* [Arbeitsauftrag]:
Gib bitte den Text über die Gerichtsverhandlung von „Während der Gerichtsverhandlung, die“ bis „Gesetz das Todesurteil.“ wieder und ändere darin „Salzburg“ in „Linz“.

* [Vorliegender Text]:
######

Während der Gerichtsverhandlung, die in Salzburg stattfand, hatten der Richter und seine Beisitzer versucht, die Angeklagten umzustimmen. Er ließ auch die Frauen dieser Männer in den Gerichtssaal rufen in der Erwartung, daß die beiden durch ihr Erscheinen zum Nachgeben veranlaßt würden. Aber es kam anders. Eine der Frauen äußerte Worte der Ermunterung und sagte: „Euer Leben ist in Gottes Hand.“ Das machte auf den Richter einen so tiefen Eindruck, daß er in großer Erregung mit seinen Fäusten auf den Tisch hämmerte und ausrief: „Diese Menschen sind keine Kriminellen oder Verräter, sondern sie sind Angehörige einer Gruppe von Gläubigen, deren Zahl nicht auf zwei oder drei beschränkt ist, sondern in die Hunderte und sogar Tausende geht.“ Dessenungeachtet verlangte das Gesetz das Todesurteil.

######

* [Rohdaten]:
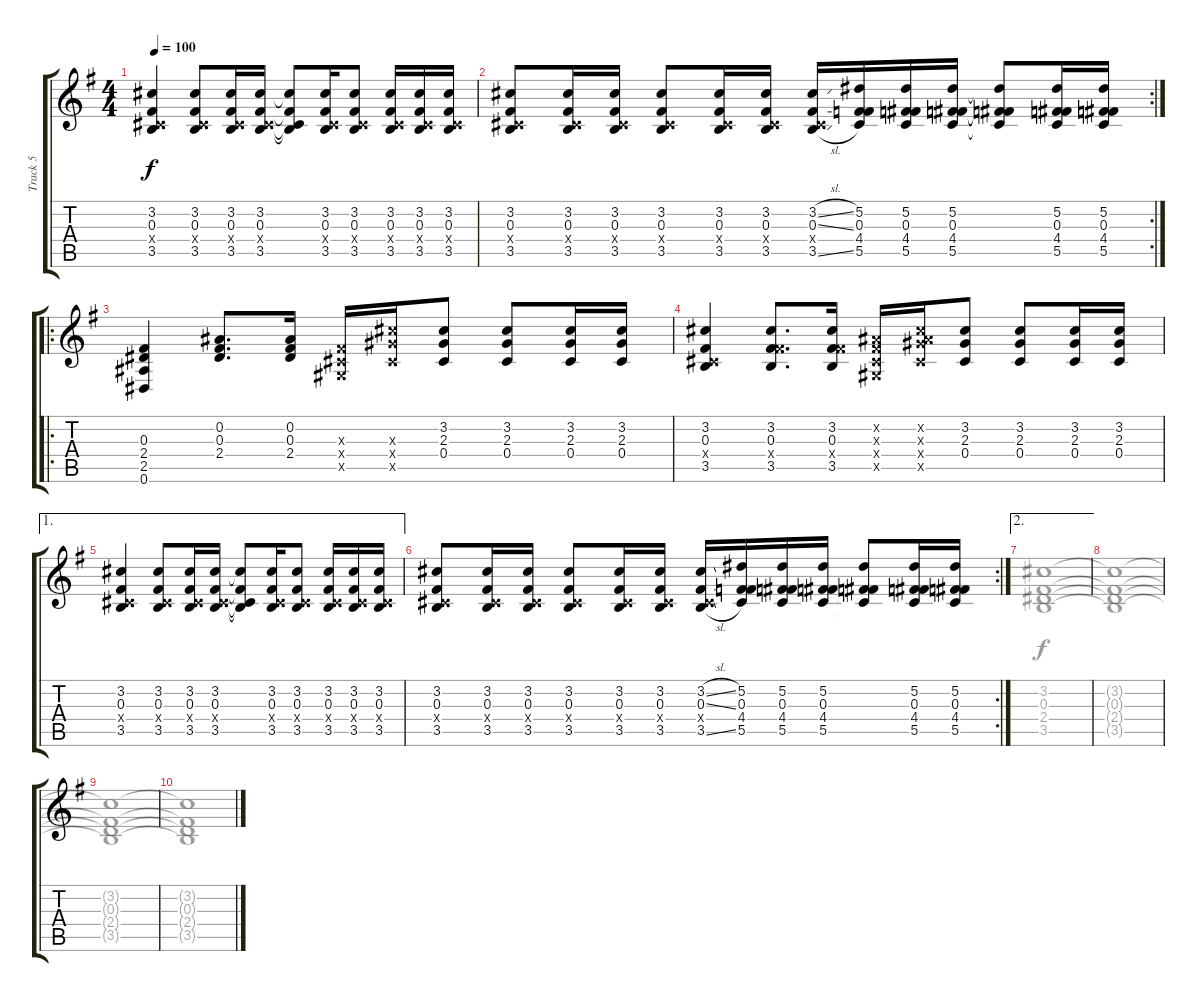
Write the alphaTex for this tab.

\track ("Track 5" "Track 5") {instrument overdrivenguitar}
\staff {score tabs}
\tuning (Eb4 Bb3 Gb3 Db3 Ab2 Eb2) {hide}
\voice
\ts (4 4)
\tempo 100
\clef g2
\ks g
(3.2 0.3 0.4{x} 3.5).4{dy f} (3.2 0.3 0.4{x} 3.5).8 (3.2 0.3 0.4{x} 3.5).16 (3.2 0.3 0.4{x} 3.5).16 (3.2{t} 0.3{t} 0.4{t} 3.5{t}).8 (3.2 0.3 0.4{x} 3.5).16 (3.2 0.3 0.4{x} 3.5).8 (3.2 0.3 0.4{x} 3.5).16 (3.2 0.3 0.4{x} 3.5).16 (3.2 0.3 0.4{x} 3.5).16 |
\rc 2
(3.2 0.3 0.4{x} 3.5).8 (3.2 0.3 0.4{x} 3.5).16 (3.2 0.3 0.4{x} 3.5).16 (3.2 0.3 0.4{x} 3.5).8 (3.2 0.3 0.4{x} 3.5).16 (3.2 0.3 0.4{x} 3.5).16 (3.2{sl} 0.3{sl} 0.4{x} 3.5{sl}).16 (5.2 0.3 4.4 5.5).16 (5.2 0.3 4.4 5.5).16 (5.2 0.3 4.4 5.5).16 (5.2{t} 0.3{t} 4.4{t} 5.5{t}).8 (5.2 0.3 4.4 5.5).16 (5.2 0.3 4.4 5.5).16 |
\ro
(0.3 2.4 2.5 0.6).4 (0.2 0.3 2.4).8{d} (0.2 0.3 2.4).16 (0.3{x} 0.4{x} 0.5{x}).16 (7.3{x} 7.4{x} 5.5{x}).16 (3.2 2.3 0.4).8 (3.2 2.3 0.4).8 (3.2 2.3 0.4).16 (3.2 2.3 0.4).16 |
(3.2 0.3 0.4{x} 3.5).4 (3.2 0.3 5.4{x} 3.5).8{d} (3.2 0.3 5.4{x} 3.5).16 (0.2{x} 0.3{x} 0.4{x} 0.5{x}).16 (0.2{x} 7.3{x} 7.4{x} 5.5{x}).16 (3.2 2.3 0.4).8 (3.2 2.3 0.4).8 (3.2 2.3 0.4).16 (3.2 2.3 0.4).16 |
\ae 1
(3.2 0.3 0.4{x} 3.5).4 (3.2 0.3 0.4{x} 3.5).8 (3.2 0.3 0.4{x} 3.5).16 (3.2 0.3 0.4{x} 3.5).16 (3.2{t} 0.3{t} 0.4{t} 3.5{t}).8 (3.2 0.3 0.4{x} 3.5).16 (3.2 0.3 0.4{x} 3.5).8 (3.2 0.3 0.4{x} 3.5).16 (3.2 0.3 0.4{x} 3.5).16 (3.2 0.3 0.4{x} 3.5).16 |
\rc 2
(3.2 0.3 0.4{x} 3.5).8 (3.2 0.3 0.4{x} 3.5).16 (3.2 0.3 0.4{x} 3.5).16 (3.2 0.3 0.4{x} 3.5).8 (3.2 0.3 0.4{x} 3.5).16 (3.2 0.3 0.4{x} 3.5).16 (3.2{sl} 0.3{sl} 0.4{x} 3.5{sl}).16 (5.2 0.3 4.4 5.5).16 (5.2 0.3 4.4 5.5).16 (5.2 0.3 4.4 5.5).16 (5.2{t} 0.3{t} 4.4{t} 5.5{t}).8 (5.2 0.3 4.4 5.5).16 (5.2 0.3 4.4 5.5).16 |
\ae 2
|
|
|
|
|
|
|
|
|
\voice
\clef g2
\ottava regular
\simile none
\ks g
|
|
|
|
|
|
(3.2 0.3 2.4 3.5).1 |
(3.2{t} 0.3{t} 2.4{t} 3.5{t}).1 |
(3.2{t} 0.3{t} 2.4{t} 3.5{t}).1 |
(3.2{t} 0.3{t} 2.4{t} 3.5{t}).1 |
|
|
|
|
|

######

* [Schriftliche Antwort]:
Während der Gerichtsverhandlung, die in Linz stattfand, hatten der Richter und seine Beisitzer versucht, die Angeklagten umzustimmen. Er ließ auch die Frauen dieser Männer in den Gerichtssaal rufen in der Erwartung, daß die beiden durch ihr Erscheinen zum Nachgeben veranlaßt würden. Aber es kam anders. Eine der Frauen äußerte Worte der Ermunterung und sagte: „Euer Leben ist in Gottes Hand.“ Das machte auf den Richter einen so tiefen Eindruck, daß er in großer Erregung mit seinen Fäusten auf den Tisch hämmerte und ausrief: „Diese Menschen sind keine Kriminellen oder Verräter, sondern sie sind Angehörige einer Gruppe von Gläubigen, deren Zahl nicht auf zwei oder drei beschränkt ist, sondern in die Hunderte und sogar Tausende geht.“ Dessenungeachtet verlangte das Gesetz das Todesurteil.